I'm wondering if I go to a larger 3/8" or 1/2" bit whether I will be able to get a higher feed rate and whether this will still work well for hand-held use following a template. The wider bit will chew more wood and will require more torque from the router, but I think the 7539 will provide that. But will it feed faster?

With two flutes, the finish is acceptable. Will 3 flutes feed faster or just provide a better finish?

I think the up/down compression bit slows feed because chips get crammed between the up and down sections. A up cut or down cut bit might have better chip ejection and feed better but I'm concerned it will tear-out the veneer. I haven't tried it so I don't know.

I see the "ultimate compression" bits with extended up-cut flutes to improve chip ejection, but they are chamfered from a 1/2" shank to a 3/8" cutting width. That would make the depth setting very particular and it could complicate my use of templates. I would have to use a 1/2" guide but get a 3/8" cut, so my templates would have to be sized to compensate. I've got enough to think about that I don't think I want to rework the templates. I think the "ultimates" would work great with CNC, but my production volume would have to increase ten-fold before I go CNC.

So I'm thinking either a 3/8" or 1/2" compression. The claims regarding the ultimate compression bits suggest 3/8" is optimal for sheet goods because it takes less power than 1/2", but they don't compare it to 1/4" which should take even less power. So I'm wondering if there is any improvement to be had at all.

Is the UD2102 the best bit for my purpose or will a 3/8" or 1/2" bit work better?


----------



## Stick486 (Jan 4, 2013)

one pass cut w/ a ¼'' on plywood is a bit much on the bit....
rough cut your plywood w/in 1/8'' w/ a jig saw 1st and finish cut w/ a larger dia bit w/ 3 or 4 flutes.....
now you'll see a marked increase in speed of cut and no threat to power.....
cleaner too...
there's nothing like a bosh Progressor blade for your jigsaw......
suggest a T101AO...
a 3¼HP will push any bit you want...


----------



## DesertRatTom (Jul 3, 2012)

Downspirals give a nicer edge in ply. I use a DadoWiz for dados and grooves, especially stopped dados. I use the half inch version because the Wiz is set for exact fit cuts, and the half inch takes a big bite. The Wiz works on a track, so I can make several passes. A Bosch 1617 is what I use, and it has sufficient power. I now use high speed steel rather than carbide because the corbide is actually quite fragile. I'm more interested in the quality of the cut than speed. There is a big difference in finished results between HD crumby ply and Baltic Birch. 

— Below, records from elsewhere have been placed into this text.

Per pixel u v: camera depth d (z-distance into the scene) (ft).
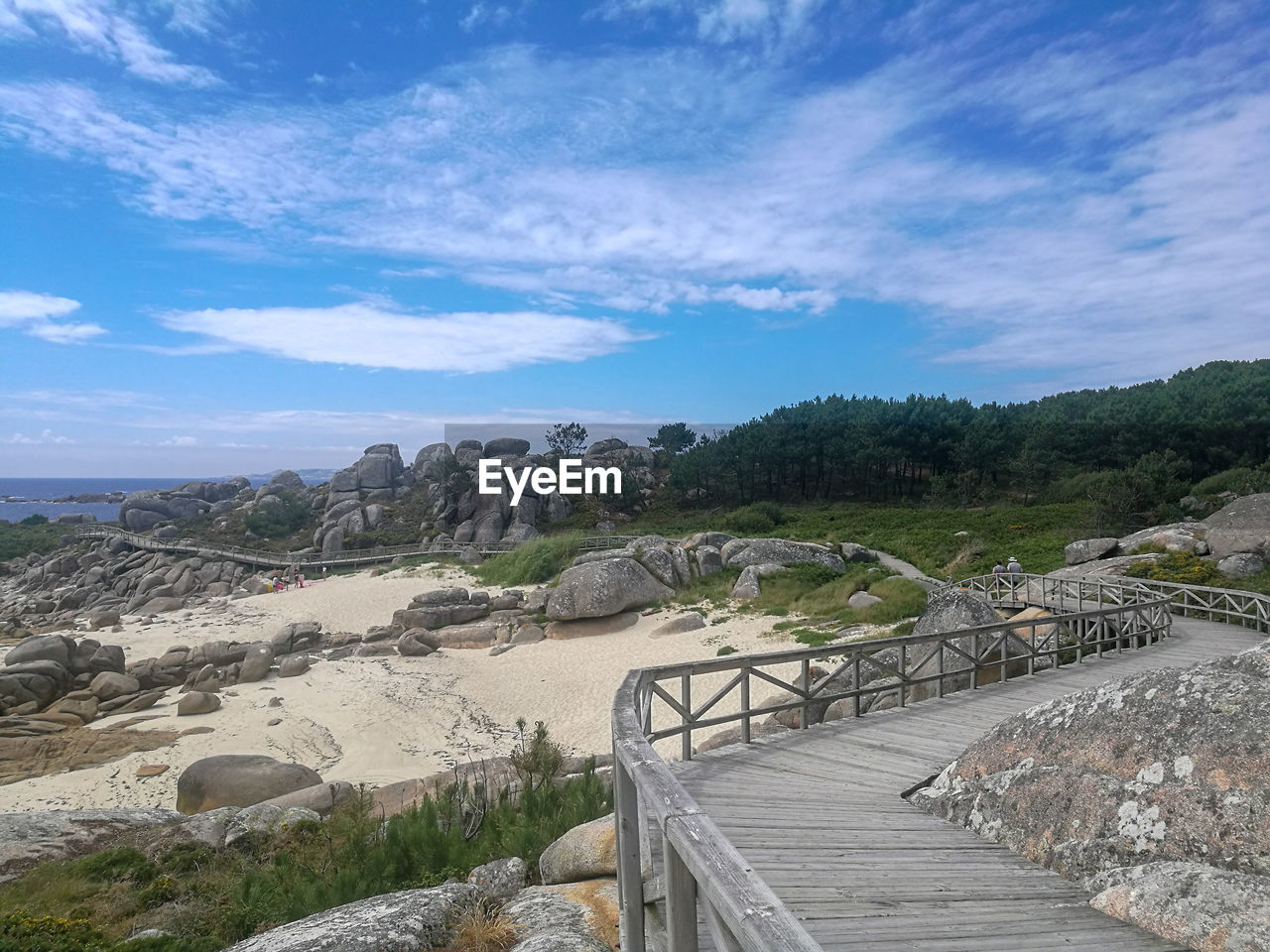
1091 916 14.14
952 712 31.91
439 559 180.65
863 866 16.56
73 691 90.12
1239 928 12.30
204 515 260.62
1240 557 82.58
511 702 78.54
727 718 26.78
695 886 9.04
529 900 20.83
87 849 36.47
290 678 93.81
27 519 301.02
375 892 26.96
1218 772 15.31
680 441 307.78
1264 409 203.72
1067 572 93.91
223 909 27.63
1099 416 252.01
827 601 99.66
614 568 110.32
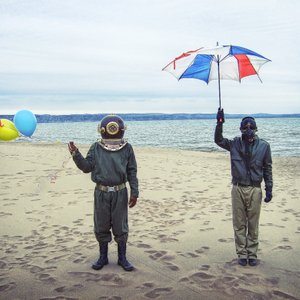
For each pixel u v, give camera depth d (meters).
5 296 3.36
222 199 8.08
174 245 4.90
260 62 4.04
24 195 8.34
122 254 4.04
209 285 3.59
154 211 6.95
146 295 3.36
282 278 3.76
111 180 3.83
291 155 23.25
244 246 4.14
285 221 6.12
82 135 69.06
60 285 3.60
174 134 65.44
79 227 5.83
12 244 4.97
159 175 11.88
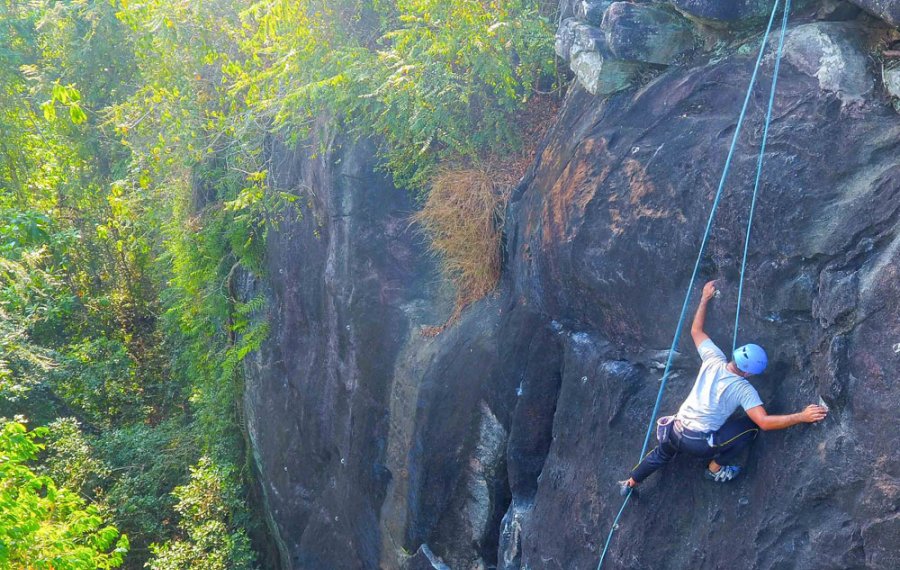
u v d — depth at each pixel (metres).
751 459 4.80
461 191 8.27
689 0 5.60
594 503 5.84
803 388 4.62
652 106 5.98
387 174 9.54
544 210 6.70
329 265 10.27
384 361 9.12
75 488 13.89
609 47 6.19
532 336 7.04
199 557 11.92
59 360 16.78
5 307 13.63
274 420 12.19
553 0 8.61
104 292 20.23
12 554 7.19
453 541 8.05
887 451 4.00
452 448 7.83
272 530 12.79
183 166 13.17
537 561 6.39
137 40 13.01
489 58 7.77
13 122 18.97
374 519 9.34
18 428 7.67
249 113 10.83
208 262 13.62
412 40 8.66
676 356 5.48
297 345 11.65
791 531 4.47
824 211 4.54
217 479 13.01
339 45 9.85
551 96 8.23
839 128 4.62
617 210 5.87
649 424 5.52
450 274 8.77
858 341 4.22
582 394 6.25
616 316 6.01
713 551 4.89
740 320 5.04
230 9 12.23
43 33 18.19
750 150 4.99
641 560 5.33
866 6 4.53
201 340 15.00
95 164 18.67
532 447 6.94
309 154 10.70
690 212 5.33
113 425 17.27
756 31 5.51
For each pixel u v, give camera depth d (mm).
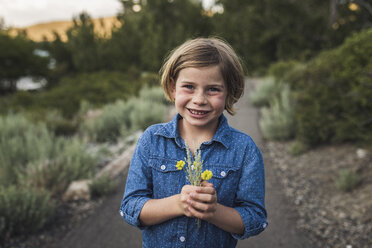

If speed is the issue, not clean cuts, then I think 3/8ths will get you there fast. The half inch will hog out more material in one pass though. I've used two flute bits for dados, but it didn't produce a clean enough cut to suit me. 

I think the power of your router is going to be a factor as well in choosing between 3/8 and half.


----------



## Stick486 (Jan 4, 2013)

Tom...
the OP is cutting circles not dadoes in ¾ ply, using a 3¼HP router and doing it in one pass..
steel bits wold be a poor choice as he's seeking clean cuts, higher feed rates and wants longevity... not to mention he's cutting something like a 1,000LF a week...
in fact, precutting and using a down shear helix pilot bit would do him well...
Freud Tools


----------



## JOAT (Apr 9, 2010)

Stick486 said:


> one pass cut w/ a ¼'' on plywood is a bit much on the bit....
> rough cut your plywood w/in 1/8'' w/ a jig saw 1st and finish cut w/ a larger dia bit w/ 3 or 4 flutes.....
> now you'll see a marked increase in speed of cut and no threat to power.....
> 
> ...


----------



## hawkeye10 (Jul 28, 2015)

If you have a band saw make a circle cutting cutting jig for it. You will be able to cut circles at least twice as fast. 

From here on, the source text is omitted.